Some diseases can cause aggressiveness in dogs. If your dog likes to walk with other dogs, but his behaviour suddenly changes to become aggressive, he may have a serious illness. It is better, in this case, to go to the vet to make sure everything is correct.
Pain is a particularly common cause of aggression in dogs. Your dog can suddenly become aggressive due to an injury that causes him major discomfort. Possible causes of pain include arthritis, bone fractures, internal injuries and lacerations.
When a dog cannot do what it wants or is forced to do what it does not want, it can become frustrating and aggressive towards the animal or the nearest person. In dogs, examples of frustration-aggression include aggression resulting from being physically restrained by their collar or locked in a kennel.
Dogs can become aggressive when they are hyper-vigilant on their perceived territory. It is therefore not a question of protective behaviour with the family and the home, but of territorial protection.
11. Aggressive on a leash
Is your dog-friendly most of the time? If your dog starts barking or trying to bite everything he sees as soon as you hold him on a leash, it’s probably because he feels too restrained by his leash. His aggressiveness is therefore redirected to the other dogs.
10. Social aggressiveness
When several dogs coexist, they manage to establish a hierarchy in their group. This hierarchy system allows the pack to establish a social order for certain things (for example, who will get the most comfortable place to take a nap or who is the first to eat). When a member of the lower pack disrupts the established order, the alpha dog can correct it by a display of aggression in the form of a growl or jaw snap.
9. Establishment of a dominant position
Dogs sometimes use aggression to establish their position of domination. This is more commonly directed to other dogs, but it can also happen to people.
Dogs that exhibit this type of aggression feel they have to prove that they are in charge of a situation. Dogs will be aggressive when they feel that their position is being questioned.
Recent changes in a dog’s environment can make him anxious and lead him to adopt aggressive behaviours. Anxiety can be caused by the arrival of a new family member or moving to a new home.
7. Appropriation of objects
Dogs can also be aggressive when it comes to their possession (for example, their favourite toy). They can, therefore, attack other dogs if they get too close to their favourite object.

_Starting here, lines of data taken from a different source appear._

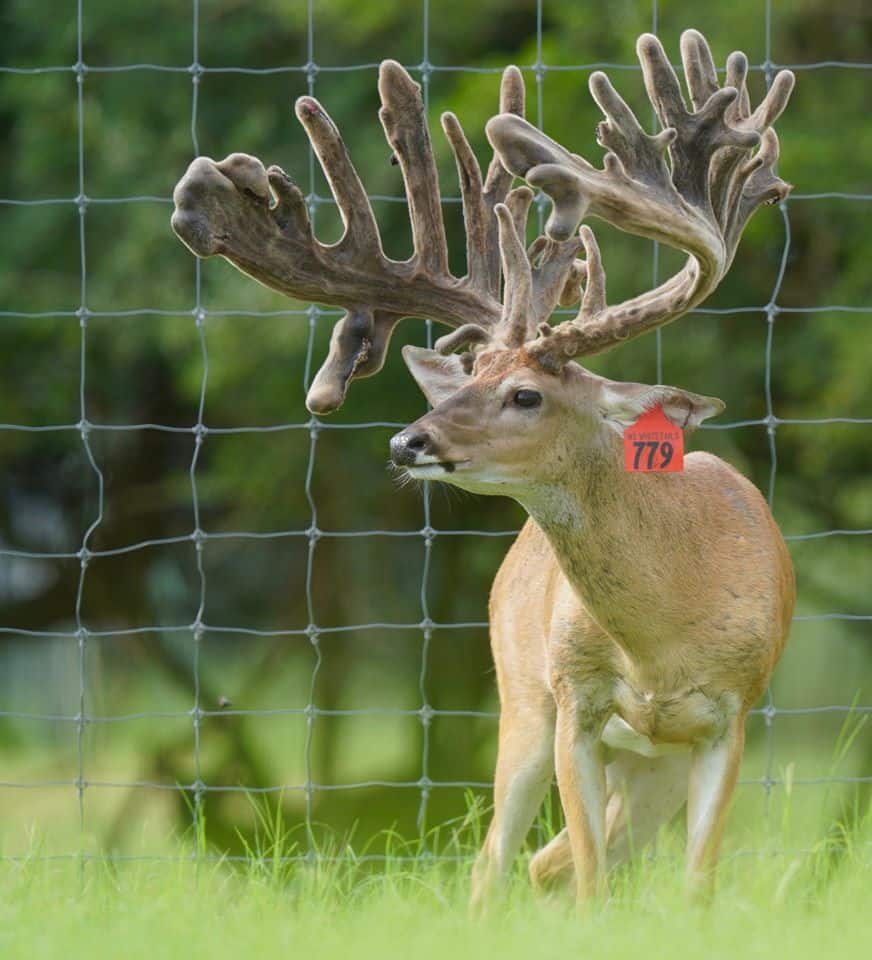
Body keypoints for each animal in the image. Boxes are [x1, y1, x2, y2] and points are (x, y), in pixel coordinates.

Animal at [171, 30, 795, 908]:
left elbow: (695, 887)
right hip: (521, 703)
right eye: (467, 378)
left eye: (525, 394)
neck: (662, 639)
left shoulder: (730, 717)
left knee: (550, 858)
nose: (408, 442)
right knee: (499, 858)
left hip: (646, 766)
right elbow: (590, 882)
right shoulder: (573, 705)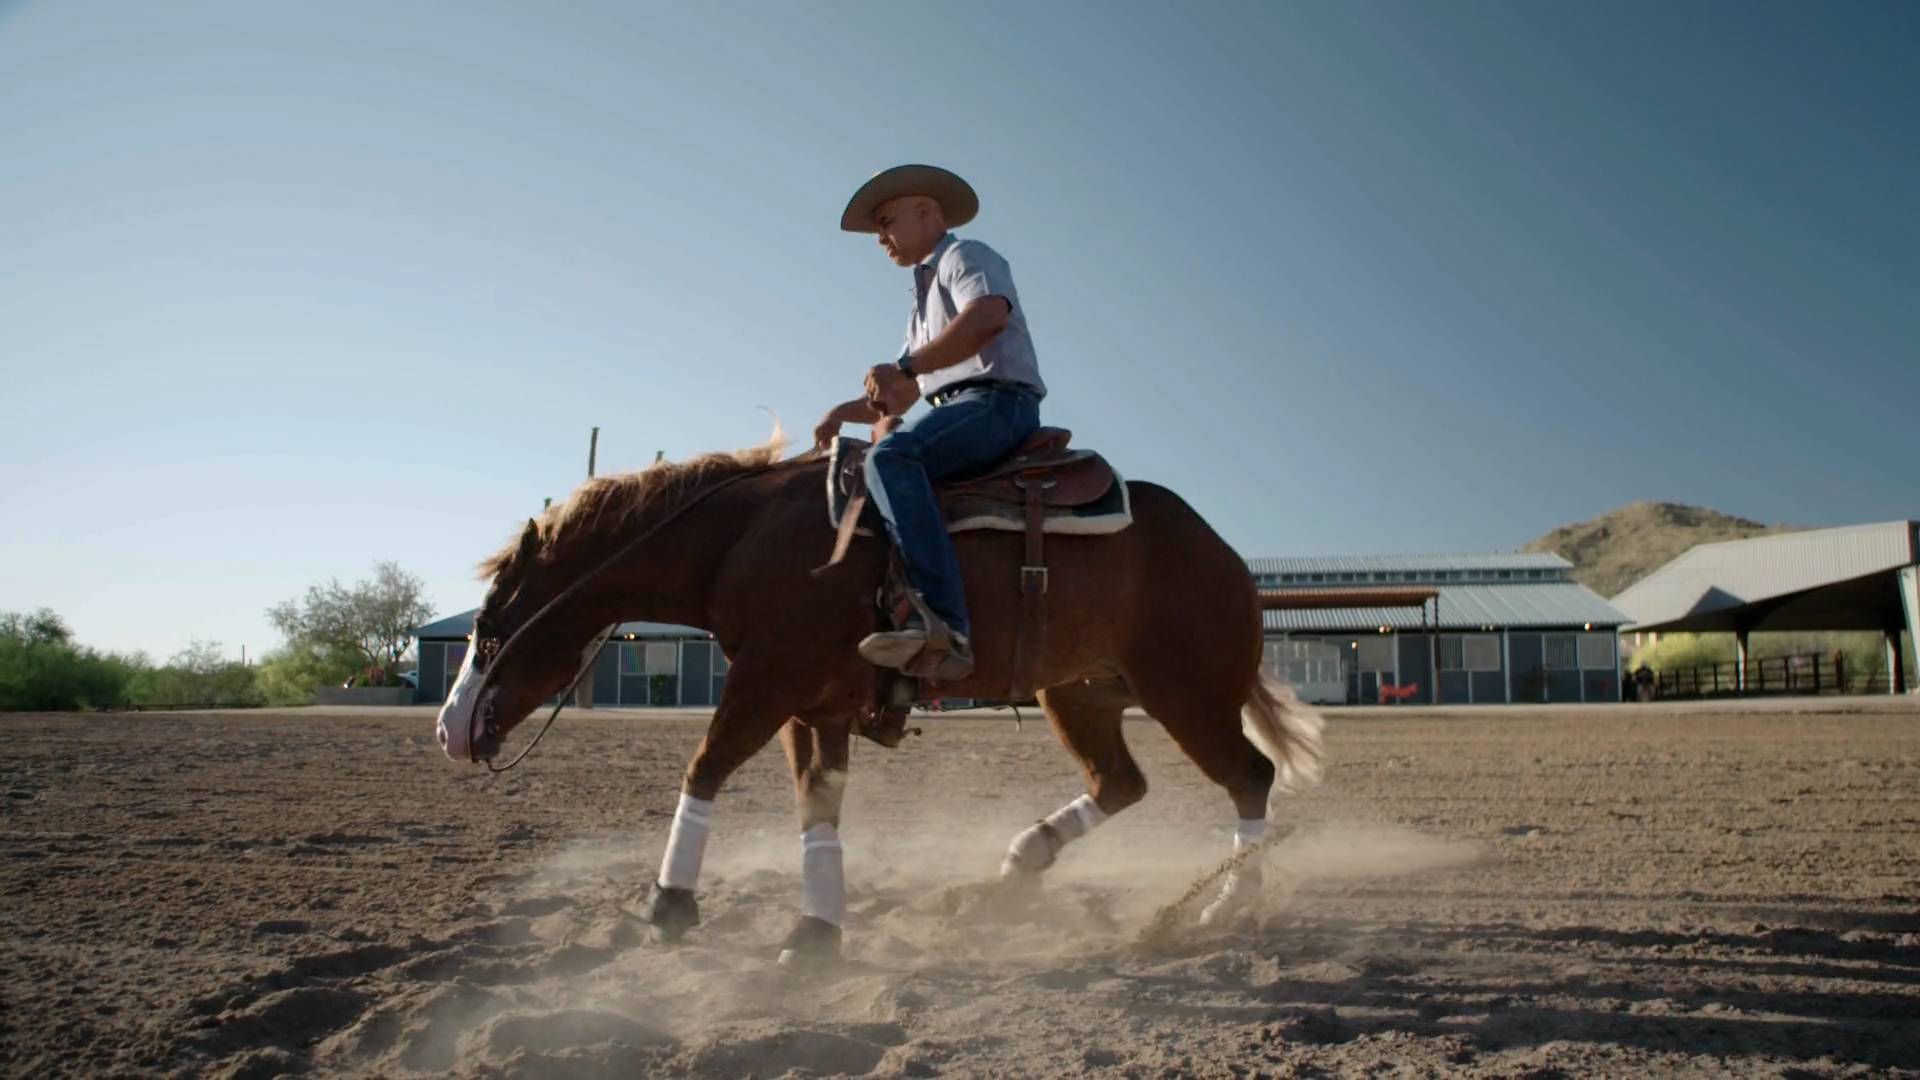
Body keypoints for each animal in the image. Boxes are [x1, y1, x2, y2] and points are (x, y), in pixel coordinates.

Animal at [432, 441, 1320, 960]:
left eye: (493, 618)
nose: (449, 729)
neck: (749, 540)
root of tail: (1223, 552)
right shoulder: (814, 705)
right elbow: (818, 805)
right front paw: (815, 931)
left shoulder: (770, 681)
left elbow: (704, 767)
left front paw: (669, 903)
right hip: (1078, 693)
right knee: (1121, 783)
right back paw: (1017, 863)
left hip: (1186, 692)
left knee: (1248, 779)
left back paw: (1223, 907)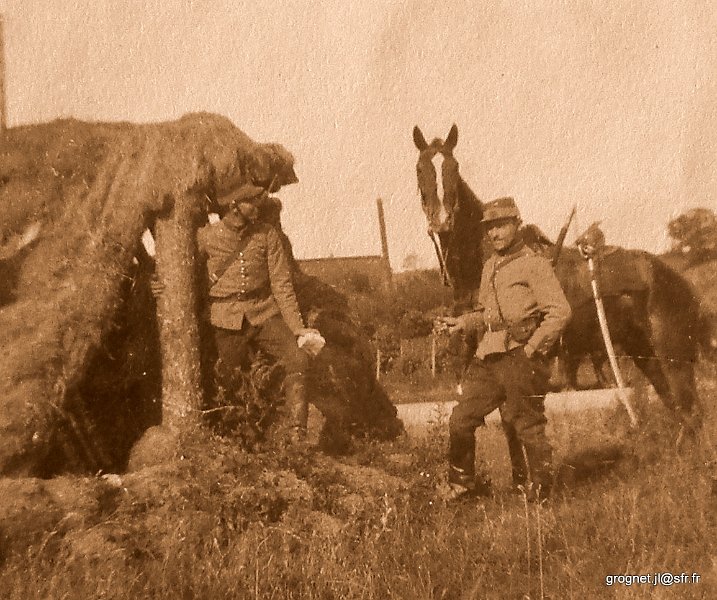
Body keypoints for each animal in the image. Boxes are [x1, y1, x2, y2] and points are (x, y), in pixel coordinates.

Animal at [412, 123, 708, 432]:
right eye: (420, 169)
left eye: (454, 167)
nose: (442, 222)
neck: (489, 259)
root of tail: (677, 280)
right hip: (645, 355)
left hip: (673, 359)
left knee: (691, 413)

Fear is the most common reason why dogs behave aggressively toward other dogs. Fear-based behaviour is often the result of a lack of socialization, past negative experiences with other dogs or abuse by former owners. Usually, a dog will only exhibit aggressive fear-based behaviour if it feels in danger and needs to defend itself.
5. Redirected aggressiveness
Redirected aggression occurs when a dog is excited by a stimulus (such as a bell or a dog outside the window) and does not have the ability to direct its aggressiveness towards that stimulus. He will then get angry with another dog or its owner.
4. Genetic predisposition
Some dogs are genetically predisposed to aggression. Dogs of any breed can be selectively bred for intentional or unintentional aggression.
3. Protective assault
This happens most often when a mother protects her young puppies.
2. Territorial aggressiveness
Dogs may attempt to guard or defend their home or space. Territorial aggression includes barking and bumping into fences or windows.
1. Predatory assault
Motivated by an animal’s desire to hunt and consume food. Often, predatory behaviour is observed in dogs that chase small dogs, cats or even young children.